The stem is about 3 feet high, with dark green, glossy leaves, deeply divided in palmate manner and flowers in erect clusters of a dark blue colour.
The shape of the flower is specially designed to attract and utilize bee visitors, especially the humble bee. The sepals are purple - purple being specially attractive to bees - and are fancifully shaped, one of them being in the form of a hood. The petals are only represented by the two very curious nectaries within the hood, somewhat in the form of a hammer; the stamens are numerous and lie depressed in a bunch at the mouth of the flower. They are pendulous at first, but rise in succession and place their anthers forward in such a way that a bee visiting the flower for nectar is dusted with the pollen, which he then carries to the next flower he visits and thereby fertilizes the undeveloped fruits, which are in a tuft in the centre of the stamens, each carpel containing a single seed.
Mullein Orange
They are biennial or perennial plants, rarely annuals or subshrubs, growing to 0.5–3 m tall. The plants first form a dense rosette of leaves at ground level, subsequently sending up a tall flowering stem. Biennial plants form the rosette the first year and the stem the following season. The leaves are spirally arranged, often densely hairy, though glabrous (hairless) in some species. The flowers have five symmetrical petals; petal colours in different species include yellow (most common), orange, red-brown, purple, blue, or white. The fruit is a capsule containing numerous minute seeds.
Mustard Black
Brassica nigra is a ANNUAL growing to 1.2 m (4ft) by 0.6 m (2ft in). It grows from two to eight feet tall, with racemes of small yellow flowers. These flowers are usually up to 1/3" across, with four petals each. The leaves are covered in small hairs; they can wilt on hot days, but recover at night.
It is in flower from Jun to August, and the seeds ripen from Jul to September. The flowers are hermaphrodite (have both male and female organs) and are pollinated by Bees, flies.The plant is self-fertile.
Mustard India
It is an erect annual, 3 feet or more in height, with smaller flowers than the White Mustard.
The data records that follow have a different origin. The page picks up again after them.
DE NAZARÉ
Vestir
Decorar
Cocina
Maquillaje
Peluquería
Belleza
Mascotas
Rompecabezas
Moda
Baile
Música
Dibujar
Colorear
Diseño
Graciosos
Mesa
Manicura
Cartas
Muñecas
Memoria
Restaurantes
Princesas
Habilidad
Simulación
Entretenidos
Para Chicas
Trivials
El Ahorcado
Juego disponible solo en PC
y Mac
The spear-shaped, upper leaves, linear, pointed, entire and smooth, and the shortly-beaked pods, readily distinguish it from the former species. The smooth, erect flattened pods, each provided with a short slender beak, contain about ten to twelve dark reddish-brown or black seeds, which are collected when ripe and dried.
They are about half the size of White Mustard seeds, but possess similar properties. The seedcoat is thin and brittle and covered with minute pits. Like the White Mustard, the seeds are inodorous, even when powdered, though a pungent odour is noticeable when moistened with water, owing to the formation of volatile oil of Mustard, which is colourless or pale yellow, with an intensely penetrating odour and a very acrid taste.